Em Ladário (MT), o nível do Rio Paraguai estava em 84 cm no dia 26 de fevereiro. A média histórica para o período é de 2,17m. Em Porto Murtinho (MS), estava em 2,12m, enquanto a média histórica é de 3,77m.
Ritmo próprio
O Pantanal tem seu próprio ritmo e ele é lento. Em média, a chuva no rio em Cáceres (MT), no Pantanal Norte, leva um mês para ser sentida na elevação do volume em Corumbá (MS), portal para o Pantanal Sul e onde se dá o fluxo mais intenso de navegação. Por isso, em boa parte da planície pantaneira, o auge da inundação ocorre a partir de maio. Este ano, a previsão é que aconteça no início de junho, segundo Suassuna.
Seluchi destaca que há previsão de fogo para março e abril. Pastagens e agricultura familiar são as primeiras a sentir o impacto da seca. Quase 90% das áreas de pastagem naturais foram atingidas, segundo o Cemaden.
O índice de seca leva em conta não apenas a chuva, mas a umidade do solo e o estado da vegetação. As projeções indicam tendência de agravamento.
No meio do ano deverá haver a transição do El Niño para La Niña. Mas o impacto é incerto. Seluchi explica que o bioma e outras partes do Mato Grosso e do Mato Grosso do Sul não são muito sensíveis a esses fenômenos. Cientistas dizem que mudanças climáticas globais e no uso do solo impactam mais. De acordo com Suassuna, as causas imediatas da baixa vazão dos rios da Bacia do Paraguai são a pouca chuva, que em 2023 ainda atrasou, e as altas temperaturas.
Calor mata 5 mil mudas
Os efeitos da seca já se fazem notar. Mudas de abobreiras, árvores que formam bosques floridos de cor-de-abóbora e simbolizam a exuberância da biodiversidade do Pantanal, foram consumidas pelos incêndios na Estação Ecológica de Taiamã, em Cáceres (MT). As que escaparam murcham nas margens do Paraguai, fora do alcance do nível baixo demais do rio.
Em janeiro queimaram 36% dos 11.555 hectares da estação. As mais de 5 mil mudas perdidas eram parte da maior experiência para restaurar a vegetação destruída pelas queimadas de 2020, financiada pelo Banco Interamericano de Desenvolvimento (BID), Ministério do Meio Ambiente, Fundo Global para o Meio Ambiente e Fundo Brasileiro para Biodiversidade.
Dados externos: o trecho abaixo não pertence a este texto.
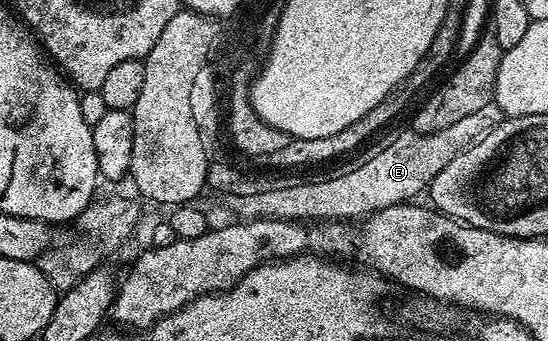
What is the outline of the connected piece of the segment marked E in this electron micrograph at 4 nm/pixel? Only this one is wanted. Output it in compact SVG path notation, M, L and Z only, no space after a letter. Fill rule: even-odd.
M495 104L471 112L442 130L430 134L408 132L401 134L394 142L378 149L375 160L362 162L355 172L340 174L334 178L324 177L319 182L302 182L295 188L277 188L275 190L257 190L251 196L229 198L229 210L241 220L275 218L279 222L312 223L314 220L361 220L383 208L408 203L417 193L424 191L434 176L455 156L471 148L487 132L494 130L503 120L501 109Z

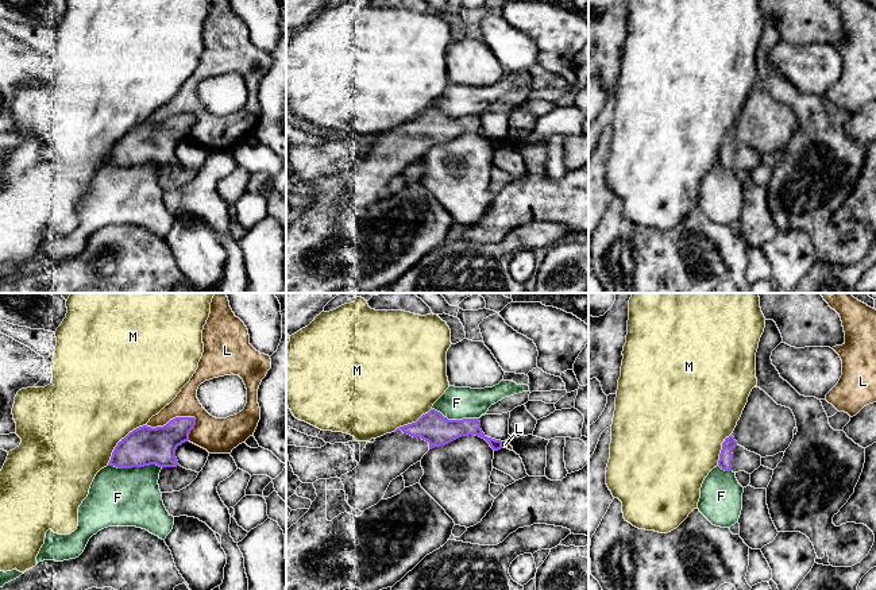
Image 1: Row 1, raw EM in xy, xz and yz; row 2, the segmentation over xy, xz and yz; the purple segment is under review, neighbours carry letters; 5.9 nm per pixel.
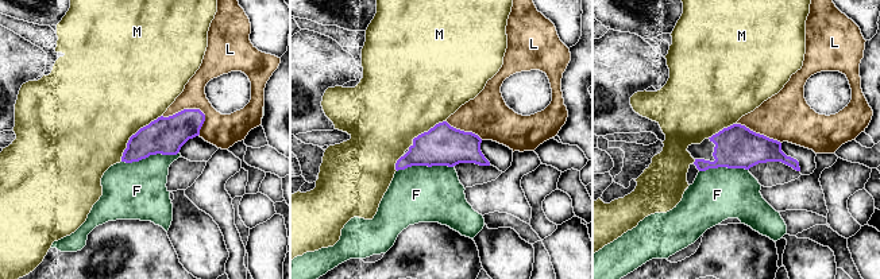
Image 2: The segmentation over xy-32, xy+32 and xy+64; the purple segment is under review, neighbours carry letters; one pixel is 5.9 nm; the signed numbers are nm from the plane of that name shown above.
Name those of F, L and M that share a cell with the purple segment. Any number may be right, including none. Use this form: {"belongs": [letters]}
{"belongs": []}

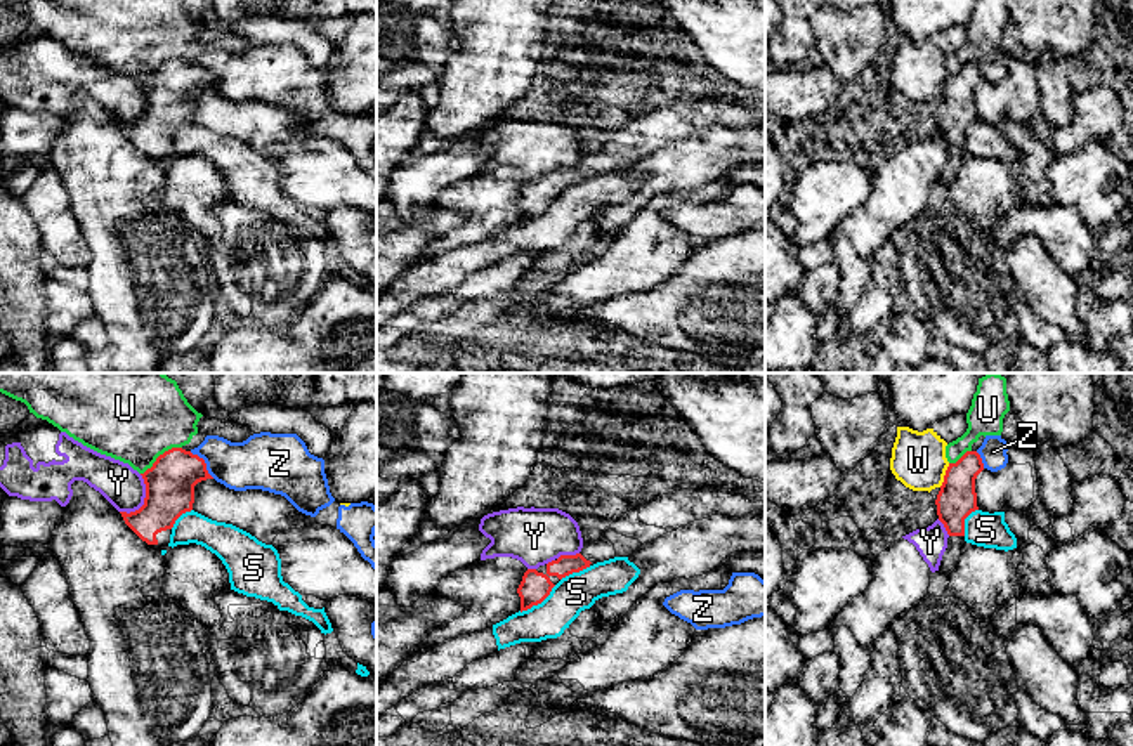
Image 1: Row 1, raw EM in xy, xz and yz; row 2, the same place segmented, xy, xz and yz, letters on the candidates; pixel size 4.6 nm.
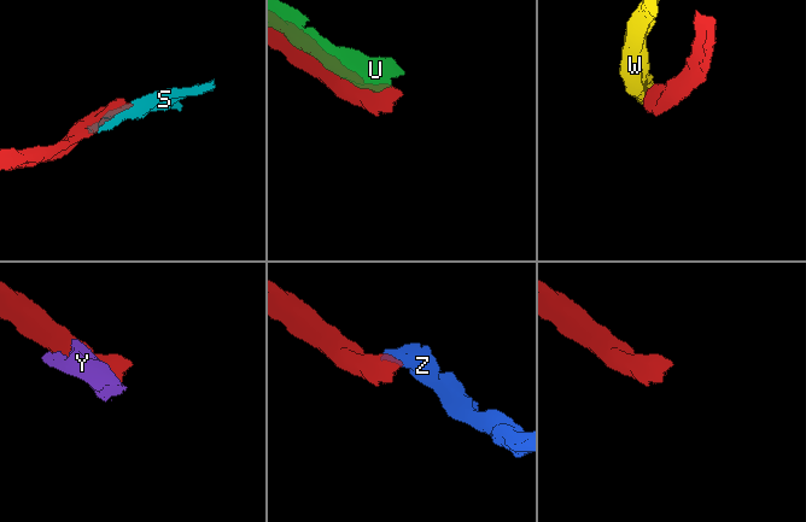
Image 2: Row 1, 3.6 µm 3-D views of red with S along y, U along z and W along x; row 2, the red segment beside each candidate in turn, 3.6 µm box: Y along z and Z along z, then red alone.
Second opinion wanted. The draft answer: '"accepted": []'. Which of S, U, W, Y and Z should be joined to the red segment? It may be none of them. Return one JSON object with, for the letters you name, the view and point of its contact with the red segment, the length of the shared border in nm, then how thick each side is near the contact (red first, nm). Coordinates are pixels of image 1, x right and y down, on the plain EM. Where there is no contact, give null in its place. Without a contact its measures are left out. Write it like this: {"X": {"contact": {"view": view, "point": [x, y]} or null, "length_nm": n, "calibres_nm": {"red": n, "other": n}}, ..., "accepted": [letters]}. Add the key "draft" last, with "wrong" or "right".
{"accepted": [], "draft": "right"}

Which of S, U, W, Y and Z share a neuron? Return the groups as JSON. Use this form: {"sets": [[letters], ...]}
{"sets": [["S"], ["U", "Z"], ["W"], ["Y"]]}

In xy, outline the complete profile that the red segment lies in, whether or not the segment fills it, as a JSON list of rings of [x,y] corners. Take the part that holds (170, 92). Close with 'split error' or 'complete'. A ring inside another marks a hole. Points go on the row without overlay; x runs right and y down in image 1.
[[[182,59],[165,62],[141,87],[146,95],[144,116],[135,123],[120,125],[142,153],[160,165],[168,165],[175,132],[193,121],[194,97],[213,88],[203,69]]]; split error

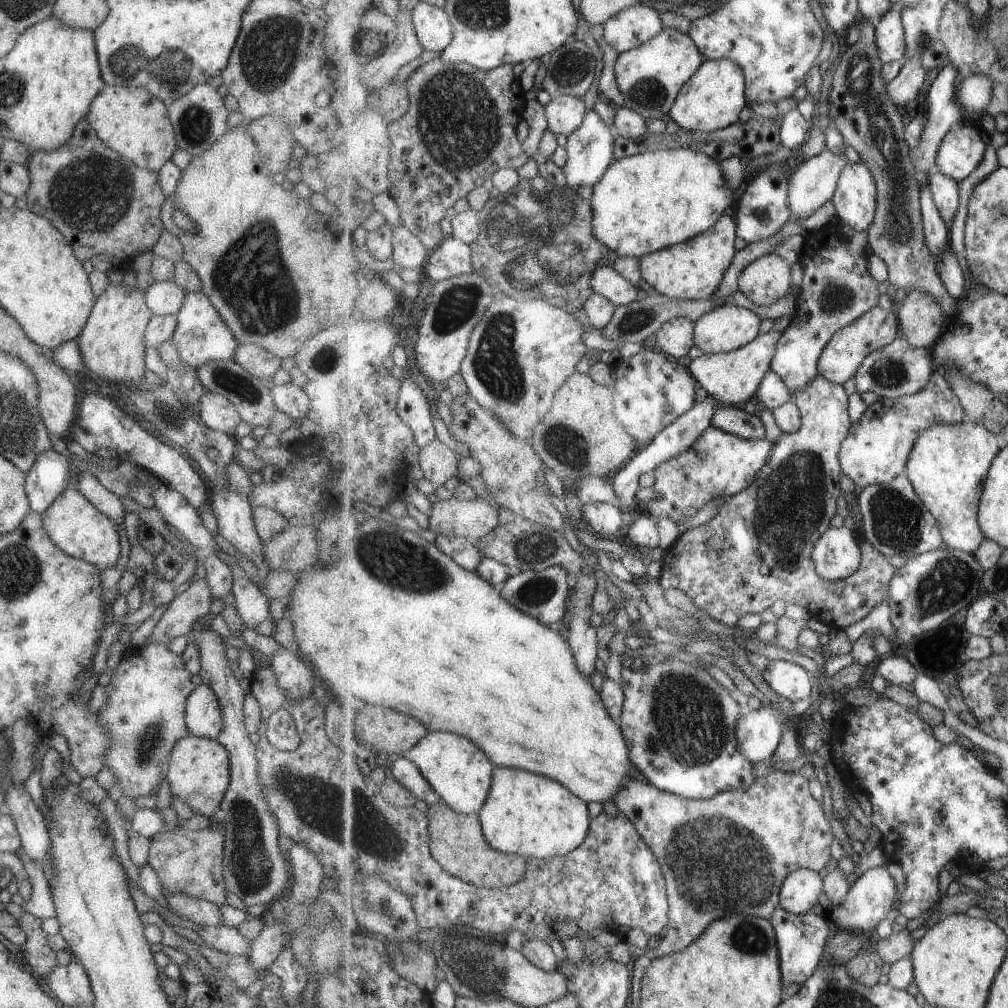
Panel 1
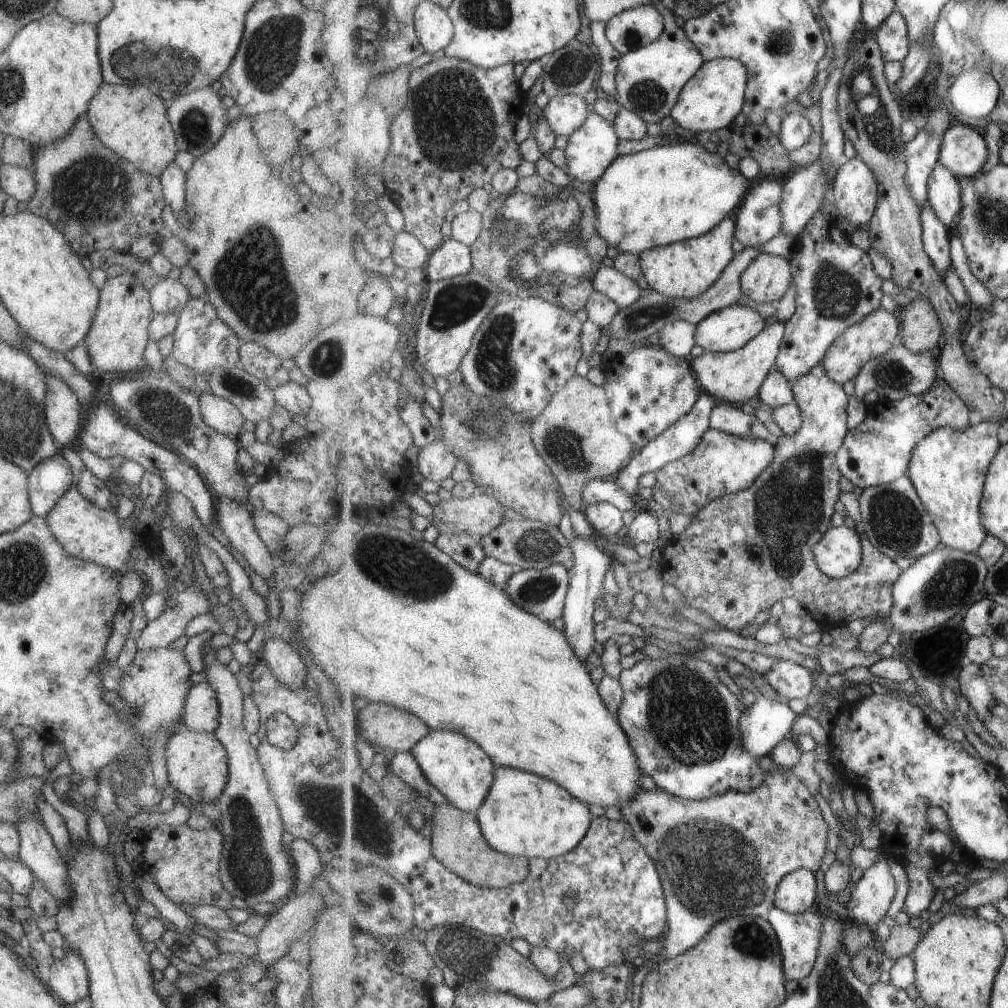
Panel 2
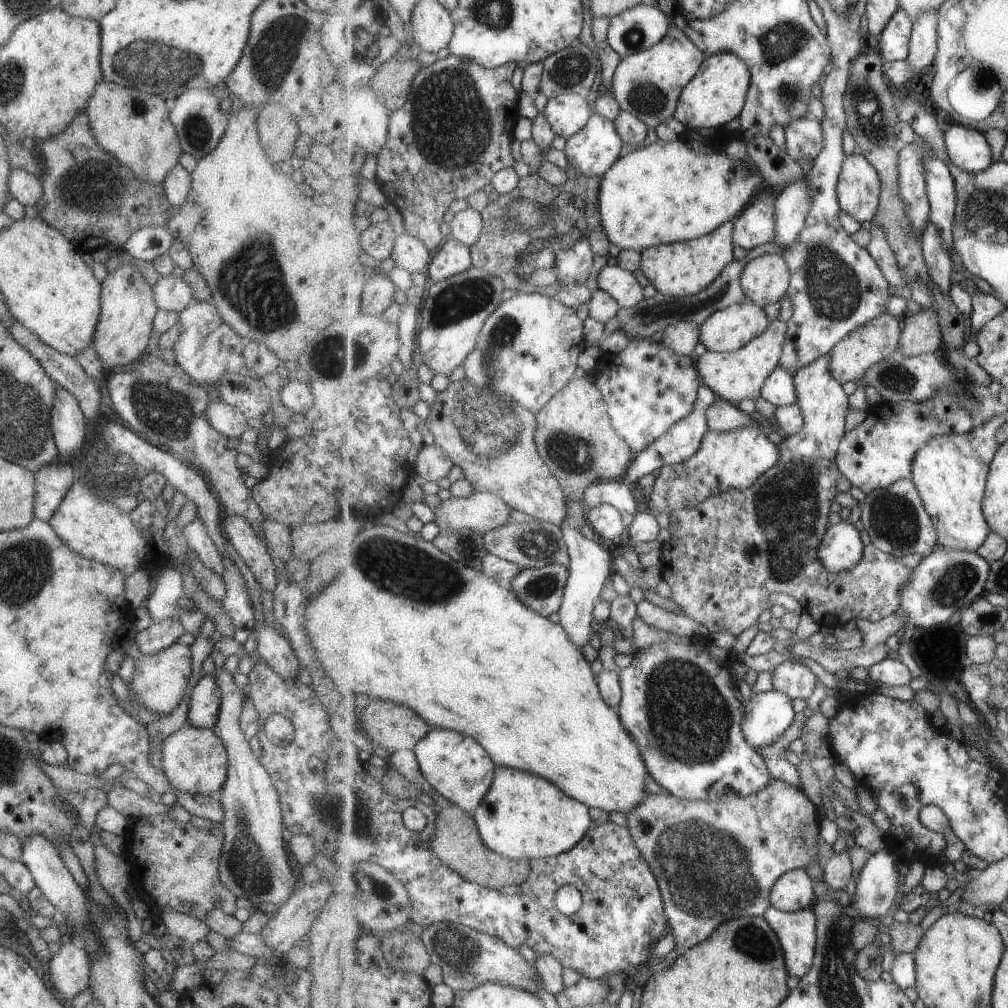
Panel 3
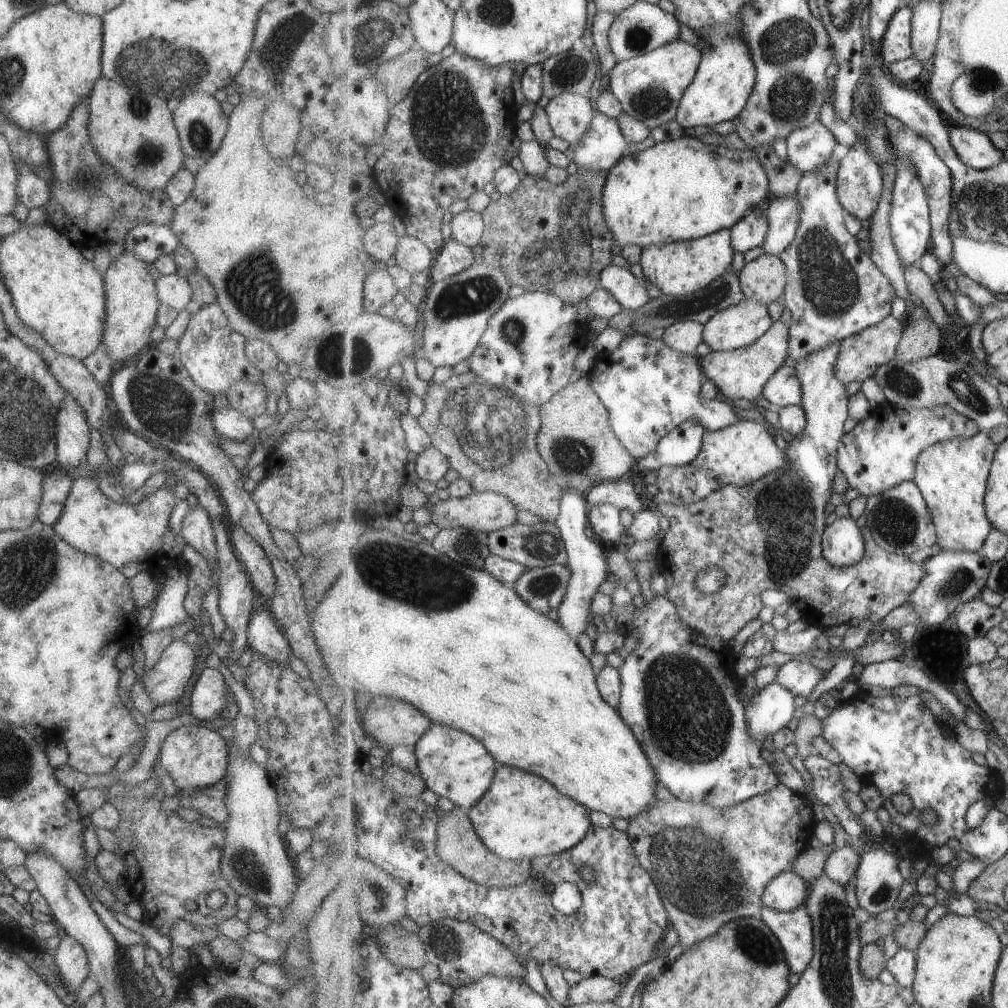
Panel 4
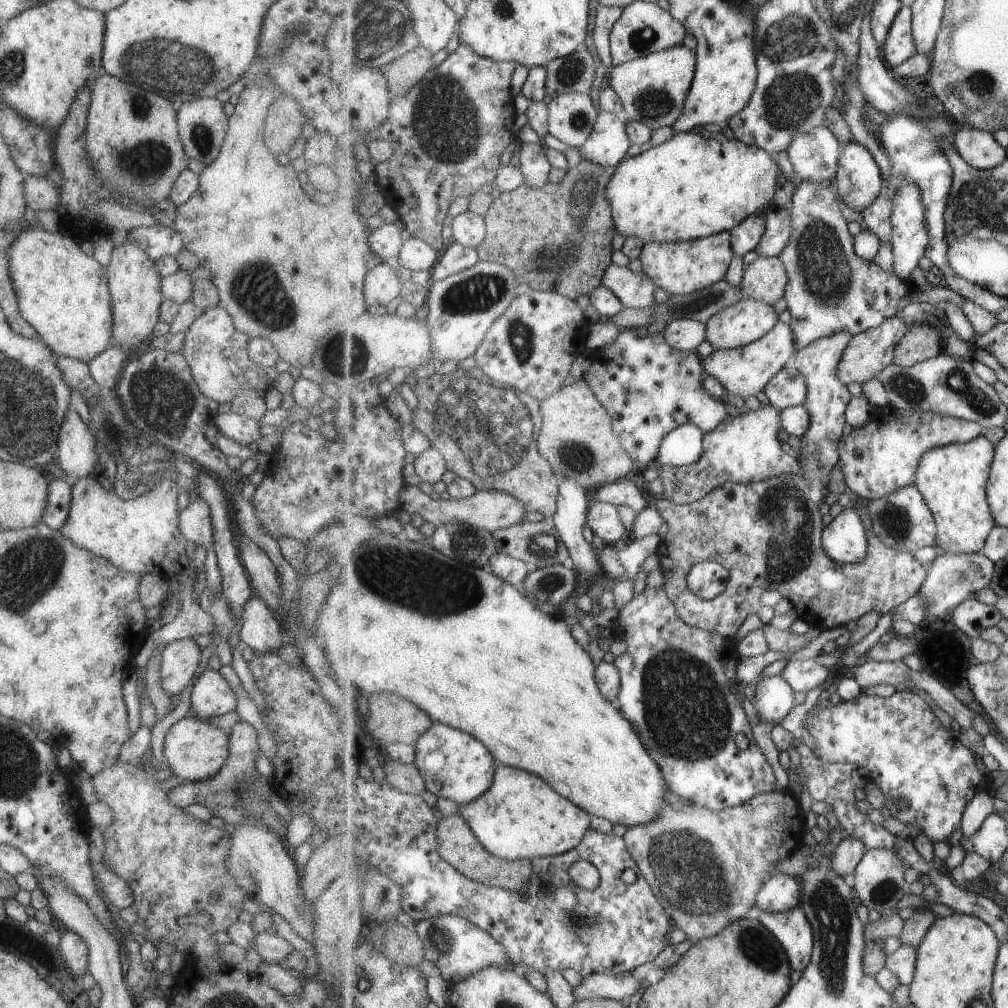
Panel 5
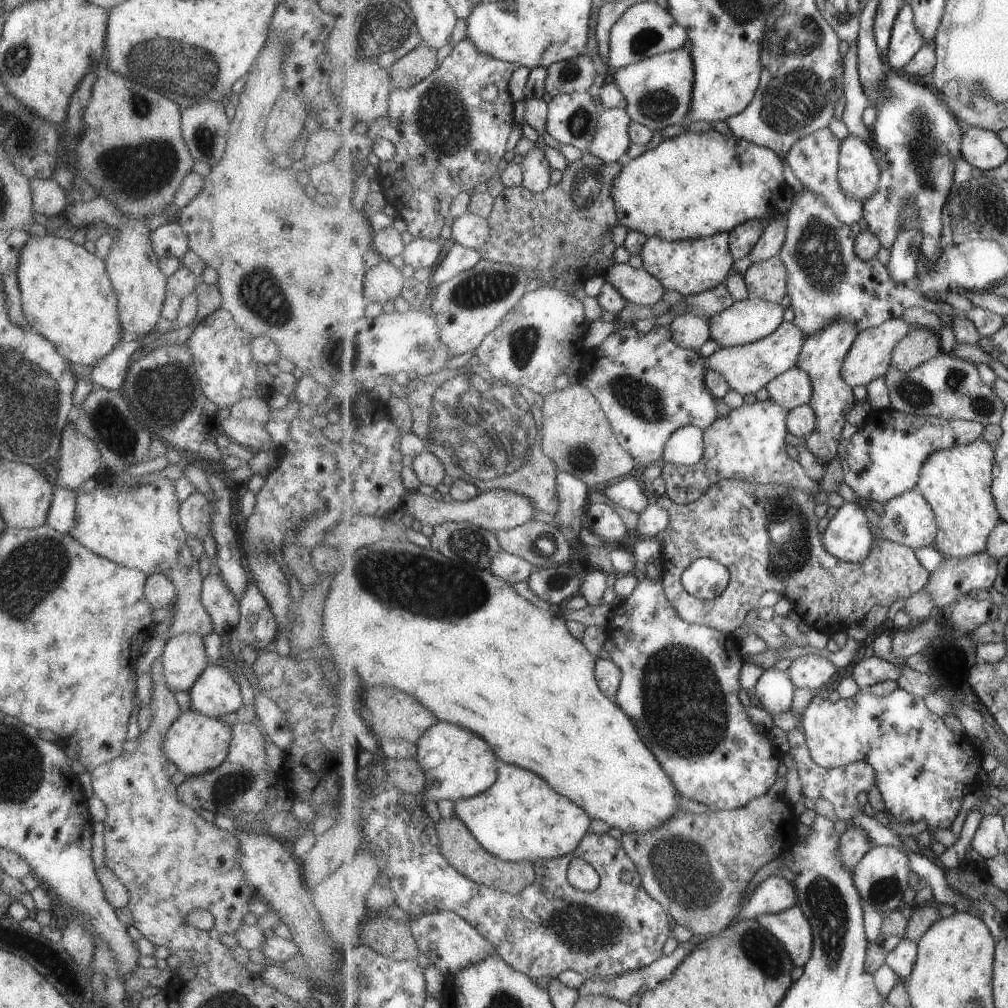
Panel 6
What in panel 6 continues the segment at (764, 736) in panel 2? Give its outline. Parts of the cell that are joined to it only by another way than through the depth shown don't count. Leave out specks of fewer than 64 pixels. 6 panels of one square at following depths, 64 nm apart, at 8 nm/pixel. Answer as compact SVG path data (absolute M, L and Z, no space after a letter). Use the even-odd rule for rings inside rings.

Os cientistas dedicaram três anos para descobrir a composição florestal ideal, o tempo de crescimento, o local e a época. Coletaram sementes e produziram mudas de 35 espécies nativas, levadas à ilha de Taiamã, que abriga a maior densidade de onças-pintadas do mundo.
— O calor asfixia, todos os dias alguém desmaia trabalhando. Quando chove, dura pouco, causa devastação e não resolve — afirma Solange Ikeda-Castrillon, do Centro de Estudos em Limnologia, Biodiversidade e Etnobiologia do Pantanal da Universidade do Estado de Mato Grosso (Unemat).
Em muitas áreas onde deveria haver água permanece o pasto, pois não alagou o suficiente, afirma o porta-voz do Instituto Homem Pantaneiro (IHP), Rodolfo Cesar.
— Muita gente ainda insiste em queimar quando está seco demais e perde o controle do fogo — lamenta.